Assuming an average test coverage of 85% – esp. including the 100 complex (and allegedly important) methods mentioned above – would that not imply a reasonably good code quality, because the source code is covered by tests for the most part?

Again, the answer must be: No.

Even high levels of test coverage only prove that the execution paths that are exercised by the tests are run at least once and with a particular set of test data. Even though the coverage tools do record the number of times each branch gets executed, for it to be “covered” just requires a single execution.

Moreover, 85% of coverage leave 15% uncovered – there is no immediate indication of which parts comprise that 15%. Not seldom this is code for error conditions or exception handling, which can have especially nasty consequences when there are bugs lurking around here.

and so on…

Everything that has been said so far can be applied to virtually all calculated metrics: Every automated analysis process can at most produce hints as to which parts of the code should be targeted for a manual review. They provide starting points and allow a directed approach of large projects, but just looked at in isolation is never sufficient and can even be misleading.

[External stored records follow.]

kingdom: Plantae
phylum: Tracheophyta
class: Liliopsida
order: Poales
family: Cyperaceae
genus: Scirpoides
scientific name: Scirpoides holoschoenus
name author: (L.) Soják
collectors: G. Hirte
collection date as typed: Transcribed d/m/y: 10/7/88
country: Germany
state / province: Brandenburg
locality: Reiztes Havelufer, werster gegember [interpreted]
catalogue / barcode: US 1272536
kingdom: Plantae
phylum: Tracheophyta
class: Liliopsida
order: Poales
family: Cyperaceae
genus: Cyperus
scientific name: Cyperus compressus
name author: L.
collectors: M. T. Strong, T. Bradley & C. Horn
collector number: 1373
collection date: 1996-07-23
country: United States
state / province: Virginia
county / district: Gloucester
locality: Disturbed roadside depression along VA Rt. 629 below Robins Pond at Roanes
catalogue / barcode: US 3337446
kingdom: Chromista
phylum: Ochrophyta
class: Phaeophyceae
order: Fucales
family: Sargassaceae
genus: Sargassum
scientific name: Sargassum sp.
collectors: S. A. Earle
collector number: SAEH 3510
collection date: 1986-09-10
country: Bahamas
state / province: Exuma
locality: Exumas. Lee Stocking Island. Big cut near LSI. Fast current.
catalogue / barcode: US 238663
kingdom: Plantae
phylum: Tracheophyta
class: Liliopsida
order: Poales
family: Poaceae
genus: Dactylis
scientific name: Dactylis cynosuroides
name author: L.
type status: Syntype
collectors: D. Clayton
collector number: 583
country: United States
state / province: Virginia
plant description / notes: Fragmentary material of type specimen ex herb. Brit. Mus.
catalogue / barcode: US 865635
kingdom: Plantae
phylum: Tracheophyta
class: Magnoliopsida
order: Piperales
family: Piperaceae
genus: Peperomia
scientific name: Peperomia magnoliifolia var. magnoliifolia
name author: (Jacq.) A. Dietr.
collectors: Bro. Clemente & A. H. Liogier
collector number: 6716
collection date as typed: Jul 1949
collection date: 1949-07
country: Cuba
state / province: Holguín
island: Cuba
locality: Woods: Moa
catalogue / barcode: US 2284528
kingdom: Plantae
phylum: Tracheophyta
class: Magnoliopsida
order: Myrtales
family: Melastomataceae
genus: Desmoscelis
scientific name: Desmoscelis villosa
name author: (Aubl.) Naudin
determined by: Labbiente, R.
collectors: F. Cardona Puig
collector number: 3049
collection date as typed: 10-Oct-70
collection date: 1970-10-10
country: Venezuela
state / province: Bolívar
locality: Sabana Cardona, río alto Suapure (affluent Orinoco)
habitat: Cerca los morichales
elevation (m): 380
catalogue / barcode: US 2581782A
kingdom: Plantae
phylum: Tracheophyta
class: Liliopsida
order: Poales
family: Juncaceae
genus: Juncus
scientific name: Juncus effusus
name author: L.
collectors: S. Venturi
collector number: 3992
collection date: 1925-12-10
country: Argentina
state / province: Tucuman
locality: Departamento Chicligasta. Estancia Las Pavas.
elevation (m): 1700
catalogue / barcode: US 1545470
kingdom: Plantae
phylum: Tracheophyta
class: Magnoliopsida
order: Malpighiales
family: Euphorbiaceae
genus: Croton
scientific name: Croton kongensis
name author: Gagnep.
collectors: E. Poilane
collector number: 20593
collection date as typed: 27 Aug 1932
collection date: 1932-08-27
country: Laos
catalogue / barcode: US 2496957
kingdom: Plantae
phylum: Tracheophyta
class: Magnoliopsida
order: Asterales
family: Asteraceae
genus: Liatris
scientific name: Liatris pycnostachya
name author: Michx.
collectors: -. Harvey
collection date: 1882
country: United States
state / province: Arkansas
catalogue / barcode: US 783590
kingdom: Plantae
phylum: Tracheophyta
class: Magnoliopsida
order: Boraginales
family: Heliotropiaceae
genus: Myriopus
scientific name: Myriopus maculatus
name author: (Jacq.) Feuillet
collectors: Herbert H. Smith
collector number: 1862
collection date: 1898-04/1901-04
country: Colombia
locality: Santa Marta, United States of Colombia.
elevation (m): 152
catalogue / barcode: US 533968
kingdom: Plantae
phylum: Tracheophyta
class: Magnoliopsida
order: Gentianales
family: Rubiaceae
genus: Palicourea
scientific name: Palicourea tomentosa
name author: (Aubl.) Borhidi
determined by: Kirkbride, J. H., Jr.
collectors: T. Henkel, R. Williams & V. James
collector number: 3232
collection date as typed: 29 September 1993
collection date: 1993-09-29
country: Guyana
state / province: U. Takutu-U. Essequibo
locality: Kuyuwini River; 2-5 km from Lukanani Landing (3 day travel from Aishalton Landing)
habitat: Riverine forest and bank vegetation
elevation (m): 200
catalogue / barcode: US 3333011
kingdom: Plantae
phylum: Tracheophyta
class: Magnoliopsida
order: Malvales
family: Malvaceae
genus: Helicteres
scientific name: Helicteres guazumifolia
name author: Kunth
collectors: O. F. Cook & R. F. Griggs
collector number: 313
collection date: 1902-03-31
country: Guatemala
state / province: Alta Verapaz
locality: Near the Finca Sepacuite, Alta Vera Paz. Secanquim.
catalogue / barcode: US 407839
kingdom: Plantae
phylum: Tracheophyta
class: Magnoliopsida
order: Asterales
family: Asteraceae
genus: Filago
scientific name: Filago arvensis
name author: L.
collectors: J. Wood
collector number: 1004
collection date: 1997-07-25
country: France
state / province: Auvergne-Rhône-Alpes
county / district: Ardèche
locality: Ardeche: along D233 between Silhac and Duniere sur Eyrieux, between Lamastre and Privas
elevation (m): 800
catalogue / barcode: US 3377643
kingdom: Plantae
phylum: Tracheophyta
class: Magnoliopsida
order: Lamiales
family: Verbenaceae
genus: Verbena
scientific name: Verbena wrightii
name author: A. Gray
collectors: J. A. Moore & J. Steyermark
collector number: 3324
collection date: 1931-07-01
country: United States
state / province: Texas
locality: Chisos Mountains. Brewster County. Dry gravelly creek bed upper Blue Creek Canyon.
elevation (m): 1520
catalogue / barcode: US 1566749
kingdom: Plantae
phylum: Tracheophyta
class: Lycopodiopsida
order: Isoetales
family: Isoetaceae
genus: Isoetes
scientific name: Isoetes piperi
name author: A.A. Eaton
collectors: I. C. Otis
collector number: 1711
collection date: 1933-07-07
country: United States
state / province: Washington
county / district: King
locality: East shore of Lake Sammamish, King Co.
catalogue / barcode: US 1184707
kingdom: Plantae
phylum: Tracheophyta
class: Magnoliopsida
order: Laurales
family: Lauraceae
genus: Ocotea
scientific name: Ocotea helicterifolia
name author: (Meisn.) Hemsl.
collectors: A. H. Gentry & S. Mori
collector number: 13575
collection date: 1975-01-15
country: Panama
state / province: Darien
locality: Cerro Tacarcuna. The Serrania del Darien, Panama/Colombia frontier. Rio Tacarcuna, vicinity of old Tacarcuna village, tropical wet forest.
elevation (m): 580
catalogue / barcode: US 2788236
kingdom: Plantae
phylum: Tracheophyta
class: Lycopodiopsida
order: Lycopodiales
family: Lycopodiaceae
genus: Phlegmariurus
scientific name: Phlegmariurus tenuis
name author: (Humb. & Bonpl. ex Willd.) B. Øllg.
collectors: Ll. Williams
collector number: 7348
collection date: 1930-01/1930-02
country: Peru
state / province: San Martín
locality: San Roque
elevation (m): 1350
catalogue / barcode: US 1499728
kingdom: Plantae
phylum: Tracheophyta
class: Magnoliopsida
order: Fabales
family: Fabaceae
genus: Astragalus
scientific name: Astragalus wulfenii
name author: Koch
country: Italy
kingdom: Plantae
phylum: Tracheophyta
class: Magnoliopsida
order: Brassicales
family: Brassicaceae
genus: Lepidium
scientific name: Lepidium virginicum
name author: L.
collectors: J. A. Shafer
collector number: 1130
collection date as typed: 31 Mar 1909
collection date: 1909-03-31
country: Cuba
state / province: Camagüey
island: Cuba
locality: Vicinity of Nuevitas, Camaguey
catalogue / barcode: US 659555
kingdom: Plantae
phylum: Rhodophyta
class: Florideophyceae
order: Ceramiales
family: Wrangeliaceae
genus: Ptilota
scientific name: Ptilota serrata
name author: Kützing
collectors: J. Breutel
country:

In a recent case, good or sometimes even very good results of the initial automated metrics analysis runs, including – among others –  cyclomatic complexity and Robert C. Martin’s metrics about levels of coupling and abstraction, conveyed a rather positive first impression of the subject project.

Even further diagnostics using static analysis tools like CheckstyleFindBugs or Sonar did not report unusually high numbers of problems, relative to the overall size of the software product, and those issues that were reported would mostly have been rather easy to fix.

But despite the seemingly uncritical results of all tool runs, at the end of the review process we had found a number of severe problems in the code base that clearly prohibited the customer from going live with the new product. Some of  – but not limited to – these problems were fundamental issues with concurrency, useless caches, severe flaws in error- and exception handling and obvious performance problems (unnecessary, but frequent calls to remote services in tight loops) etc.

Bottom Line

Judging the quality of a software product – and consequently the risk when using it in production – by tool-based measurements and metrics alone can easily lead to false conclusions.

Too many factors that influence the actual quality of a solution cannot reliably, if at all, be evaluated automatically. Despite lots of great and proven tools being readily available and even free to use, their results still require careful evaluation – they must be seen as the indicators that they are, not comprehensive and final statements about quality. They can only lead to the way and hint at where it might be sensible to focus a manual review.

In the case mentioned above, using the software in production would have had far-reaching and potentially critical consequences, because data could have been corrupted silently or the system might have crashed completely.

Though manual reviews and checks cannot guarantee error-free software, even in the IT business experience and intuition – luckily – still cannot be replaced with tools.